**COSA FARE:**
Ricopia esattamente le righe di testo di tutti i record qui sotto. Non riportare le immagini nella risposta.

**DATI FORNITI:**
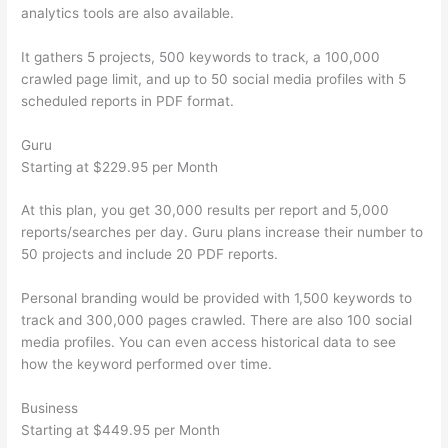
analytics tools are also available.
It gathers 5 projects, 500 keywords to track, a 100,000
crawled page limit, and up to 50 social media profiles with 5
scheduled reports in PDF format.
Guru
Starting at $229.95 per Month
At this plan, you get 30,000 results per report and 5,000
reports/searches per day. Guru plans increase their number to
50 projects and include 20 PDF reports.
Personal branding would be provided with 1,500 keywords to
track and 300,000 pages crawled. There are also 100 social
media profiles. You can even access historical data to see
how the keyword performed over time.
Business
Starting at $449.95 per Month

**SPAZIO RISPOSTA:**
analytics tools are also available.
It gathers 5 projects, 500 keywords to track, a 100,000
crawled page limit, and up to 50 social media profiles with 5
scheduled reports in PDF format.
Guru
Starting at $229.95 per Month
At this plan, you get 30,000 results per report and 5,000
reports/searches per day. Guru plans increase their number to
50 projects and include 20 PDF reports.
Personal branding would be provided with 1,500 keywords to
track and 300,000 pages crawled. There are also 100 social
media profiles. You can even access historical data to see
how the keyword performed over time.
Business
Starting at $449.95 per Month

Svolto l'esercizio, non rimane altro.